A second radiologist agreed that there were two rib fractures, which Wang concluded occurred after the original accident. While Jones, eventually joined by her husband, waited, Wang contacted a manager for the abuse team and the UCLA police.
Wang asked Jones to admit her son to the hospital for a bone specialist consult, which Jones subsequently described as a ruse to prevent her from taking the child home, even though there were no grounds to detain him. Wang testified that she suspected abuse at that time, otherwise she would have told the parents to take the child home and return for outpatient testing in the future, but that she wanted the child kept in the hospital over the weekend—this occurred on a Friday—for the child’s own safety.
The child was eventually taken to the emergency room for admission by the parents, accompanied by two police officers, the case manager, and a pediatric resident. But when the attending physician told her the child did not need to be admitted in order for the bloodwork requested by Wang to be done, Jones was later to testify, she concluded she had been misled by Wang and the couple decided to take G.J. home.
The Joneses, after talking to a DCFS worker contacted by Wang, who had been paged by the resident, finally consented to the child’s admission during the early morning hours of Saturday. Wang ordered that a “sitter” remain in the child’s room to prevent the parents from being alone with the child.
On Monday, after Wang told the social worker the child’s injuries were “highly suspicious,” DCFS issued a hold. Months later, after the parents presented evidence that the rib injuries had been present all along but were not picked up on the original x-ray because the bones were still aligned, a Superior Court commissioner ruled the child had not been abused and was not at risk, and dismissed the case.
The Joneses then sued Wang, the county, and others on behalf of themselves and their son. U.S. District Judge S. James Otero denied Wang’s qualified immunity summary judgment motion, ruling there was sufficient evidence to support the plaintiffs’ claim that their Fourth and Fourteenth Amendment rights had been violated.
Judge Mary H. Murguia, writing for the Ninth Circuit, said the district judge was correct.
Under the parents’ version of the facts, the judge wrote, they would not reasonably have felt free to leave, so there was a “seizure” of the child in the Fourth Amendment sense. For that seizure to be reasonable, there would have had to have been exigent circumstances, Murguia said.

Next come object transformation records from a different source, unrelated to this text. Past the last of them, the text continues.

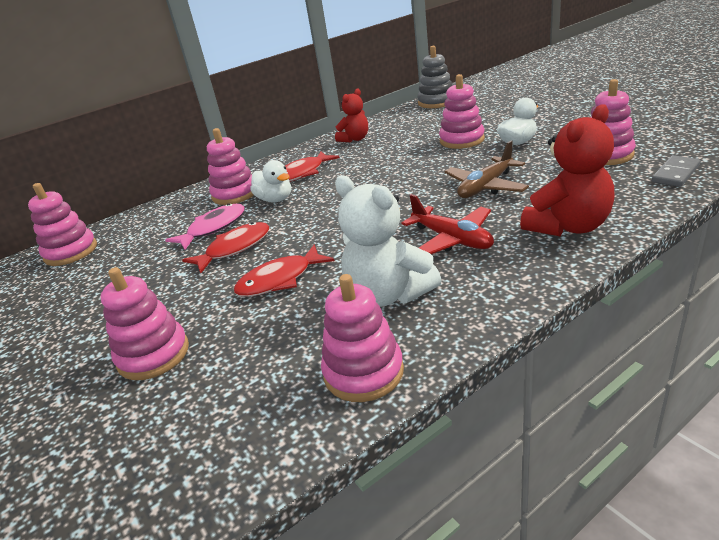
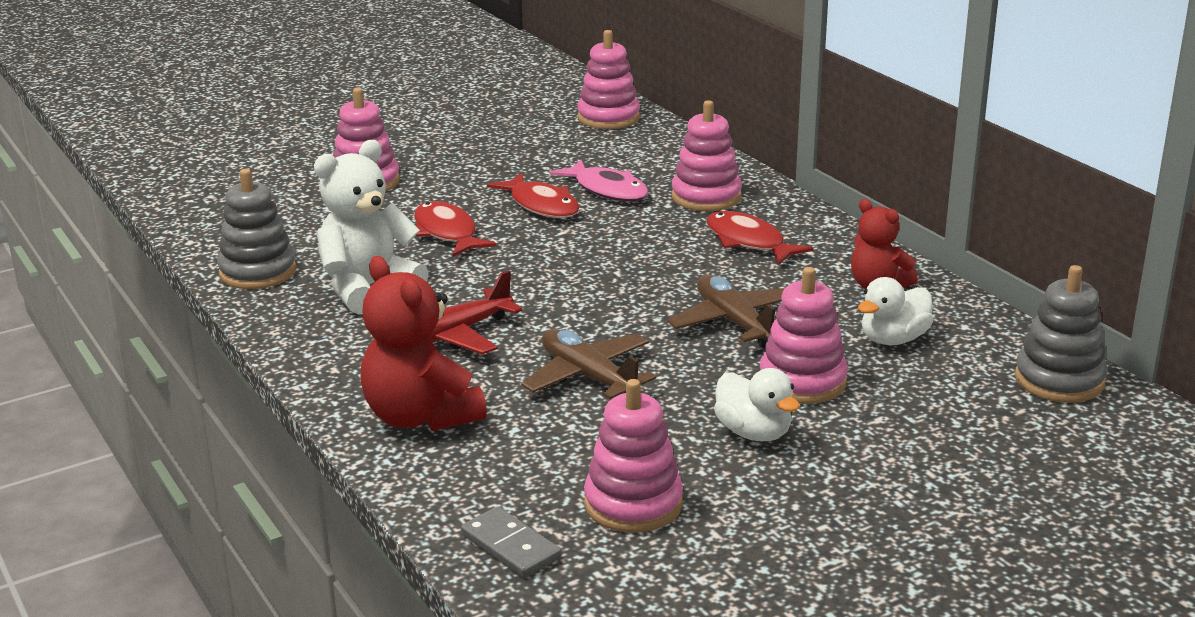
camera: 90 degrees right, 5 degrees down
white duck [250,160,291,202] -> white duck moved to [858,277,933,345]
pink stacking toy [321,274,404,402] -> grey stacking toy [217,169,297,289]
none -> brown plane [667,275,785,348]

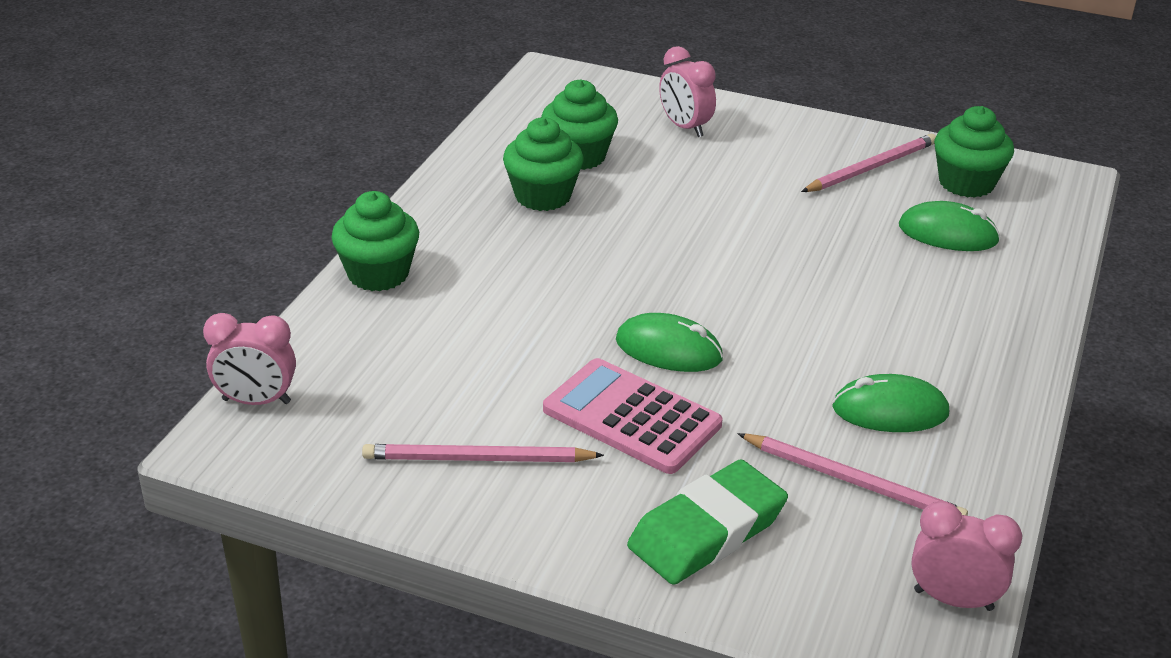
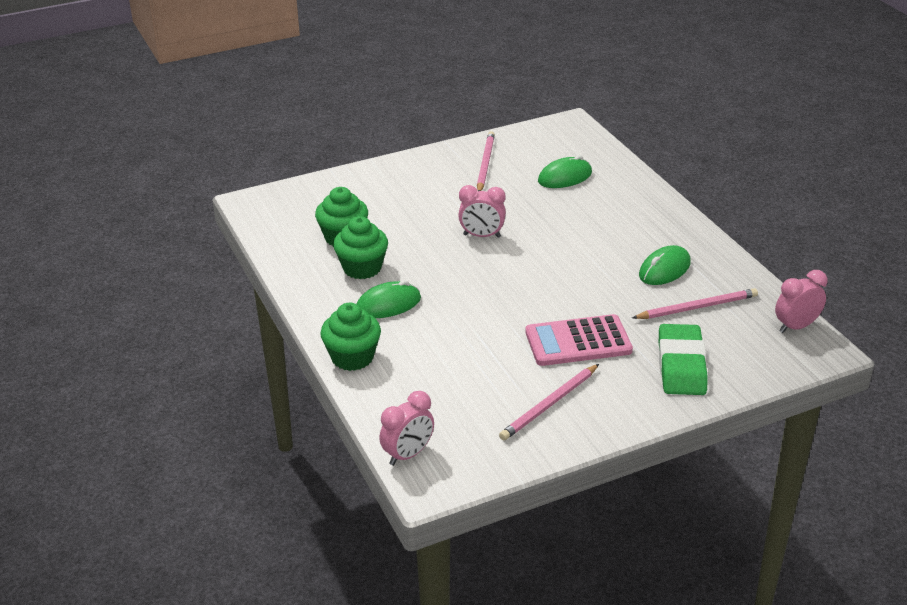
camera: 45 degrees left, 0 degrees up
green mouse [616,313,723,372] -> green mouse moved to [357,280,421,318]
pink clock [659,46,716,137] -> pink clock moved to [458,185,506,238]
green cupcake [934,106,1014,198] -> none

While the situation was serious, the judge concluded, a jury should decide whether the threat of harm to the child was so imminent that there was no time to get a warrant.
The judge cited the social worker’s initial belief that there was insufficient evidence to place a hold on the child; the lack of evidence of prior abuse; Wang’s knowledge that there was no evidence of retinal hemorrhaging, a new skull fracture, or leg fractures; and Wang’s having told the resident that the police and security could not stop the Joneses from leaving the child, suggesting she did not believe at the time that an imminent threat existed.
Concurrence and Dissent
Judge N. Randy Smith concurred in the opinion. Judge Stephen M. McNamee, a U.S. district judge from Arizona sitting by designation, dissented.
The dissenting jurist argued that there was no Fourth Amendment violation because Wang’s “actions were anything but malicious or incompetent.” The veteran physician’s findings of immediate harm were entitled to deference, McNamee declared.
He added that even if there was a Fourth Amendment violation, the doctor was entitled to qualified immunity because the Supreme Court cases cited by the majority dealt with social workers and police officers as defendants, and “the facts of this case differ materially from our existing case law in 2010.”
Attorneys who argued in the Ninth Circuit were Donald A. Garrard of Garrard & Davis LLP for the defendant and Robyn C. Crowther of Caldwell Leslie & Proctor, PC for the plaintiffs.
The case is Jones v. County of Los Angeles, 12-55995.